To address these gaps, this study proposes the VMD–Hybrid BiLSTM–Transformer, a dual-pathway forecasting framework for daily RSS3 FOB natural rubber price changes using a 24-feature economic input set over the period 2018–2026. The principal contributions of this study are threefold. First, rather than predicting each VMD intrinsic mode function independently and aggregating forecasts — an approach demonstrated here to produce variance collapse on differenced commodity price series (StdR
–
) — all five IMF series are appended directly to the economic feature matrix, preserving multi-scale frequency information within a single forward pass. Second, a cross-stage feature availability analysis is conducted to establish the minimum sufficient input configuration for reliable forecasting, providing a reproducible validation framework for practitioners operating under data constraints. Third, the limitations of directional accuracy as a standalone evaluation metric are formally demonstrated through confusion matrix and variance ratio diagnostics, and a suite of complementary metrics — including Pearson correlation and Standard Deviation Ratio — is proposed for evaluating differenced commodity price models. The theoretical basis for this metric combination is established by Taylor [
50] [pp. 7183–7184], who demonstrates that correlation and variance ratio are not substitutes but complementary descriptors: correlation measures co-movement in shape, while the standard deviation ratio measures amplitude fidelity, and a reduction in RMS error cannot be taken as evidence of improved skill if forecast variance has been suppressed in the process.

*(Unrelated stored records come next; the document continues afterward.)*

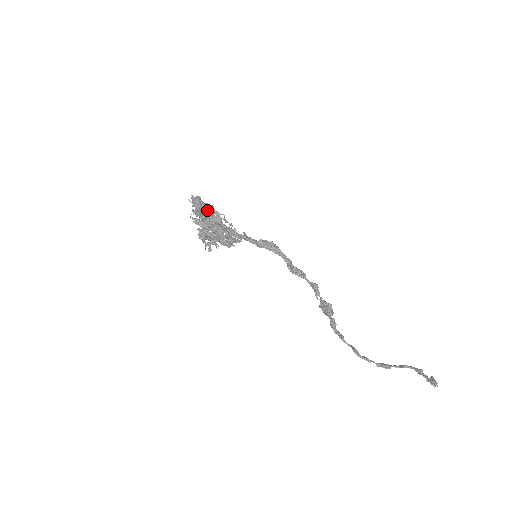
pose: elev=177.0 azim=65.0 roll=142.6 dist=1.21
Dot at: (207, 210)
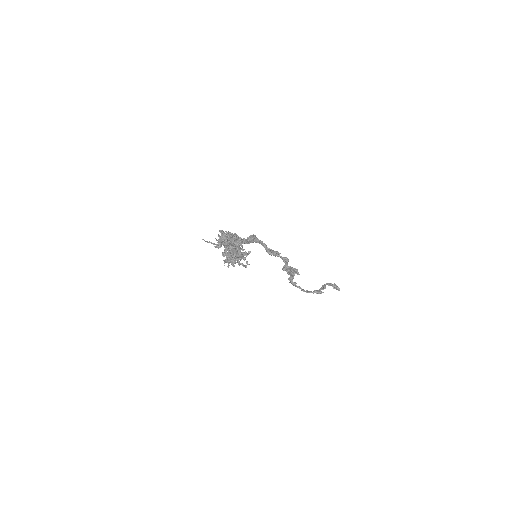
Dot at: occluded
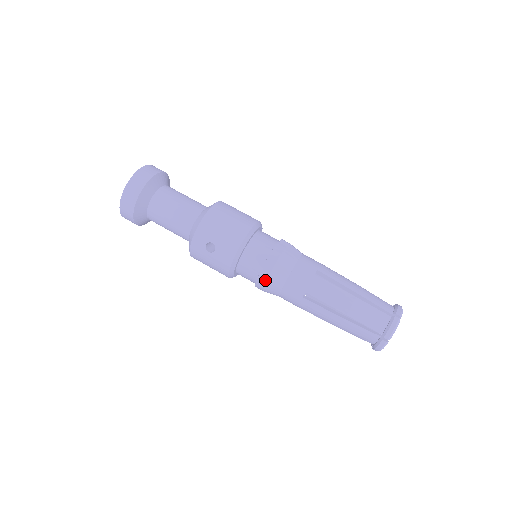
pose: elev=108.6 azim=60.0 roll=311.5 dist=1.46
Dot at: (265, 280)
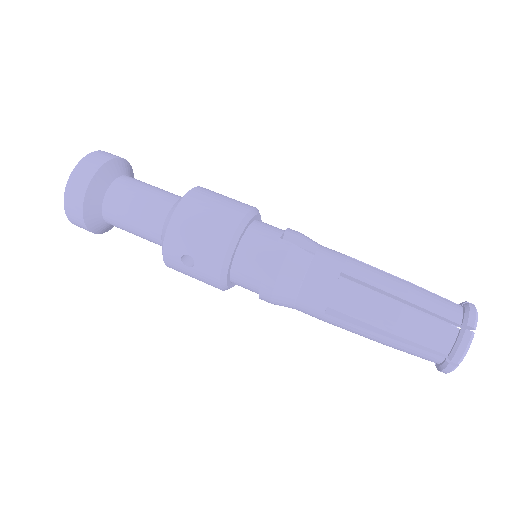
Dot at: (269, 295)
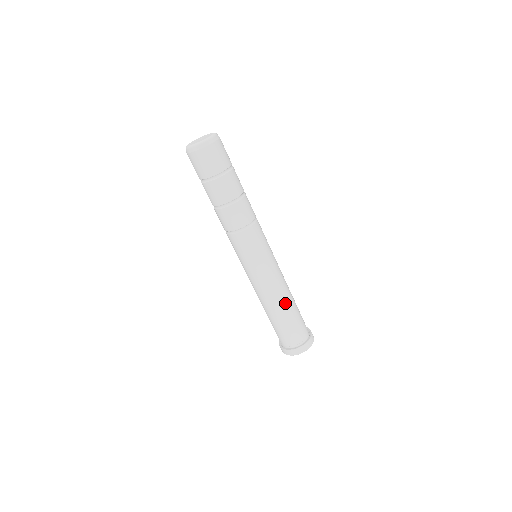
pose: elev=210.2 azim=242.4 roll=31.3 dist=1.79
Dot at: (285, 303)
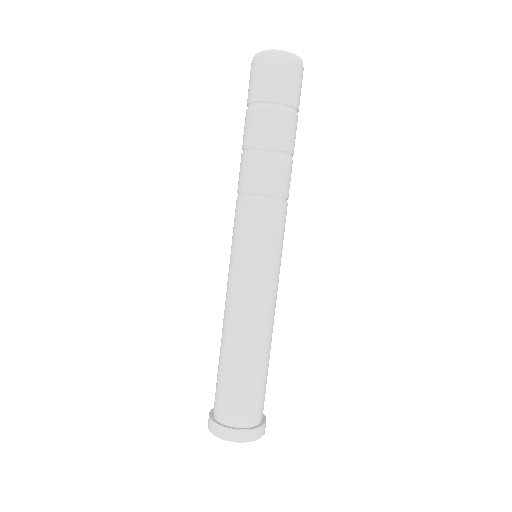
Dot at: (266, 344)
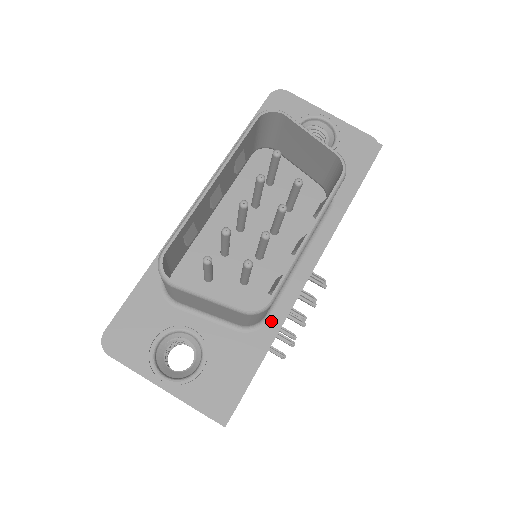
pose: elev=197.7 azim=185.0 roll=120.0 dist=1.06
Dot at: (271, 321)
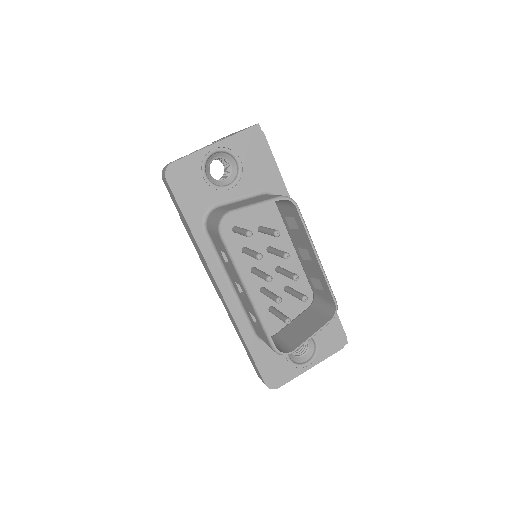
Dot at: occluded
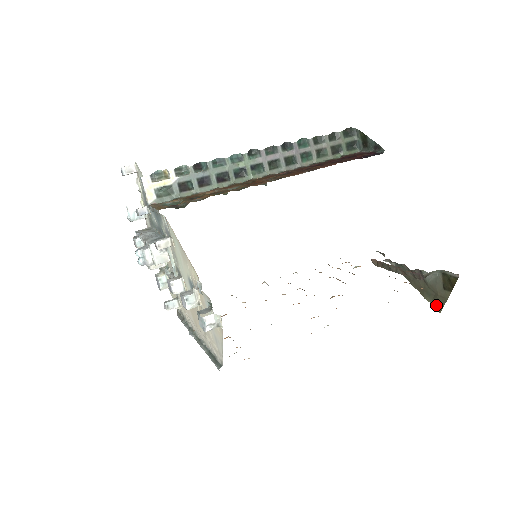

This evaluation critique aligns with a broader methodological literature demonstrating that directional accuracy is structurally vulnerable to benchmark definition and class imbalance: Bürgi [
51] shows that DA is not a self-sufficient concept without knowledge of magnitude sensitivity and user objective, and McCarthy and Snudden [
52] [pp. 1–7] demonstrate that temporal aggregation can mechanically inflate success ratios beyond 0.5 even under a random walk, generating pseudo-skill where no genuine predictability exists. Beyond benchmark sensitivity, Costantini et al. [
53] show that DA becomes materially informative only when paired with magnitude-sensitive directional value measures, and Costantini and Kunst [
54] demonstrate that embedding DA directly into model-selection criteria seldom yields robust gains and can worsen MSE performance — implying that DA should function as a supplementary diagnostic rather than a primary evaluation objective. The remainder of this paper is organized as follows:
Section 2 describes the data, preprocessing pipeline, decomposition procedure, model architecture, and evaluation protocol;
Section 3 reports the empirical results;
Section 4 discusses the economic interpretation and practical implications; and
Section 5 concludes with limitations and directions for future research.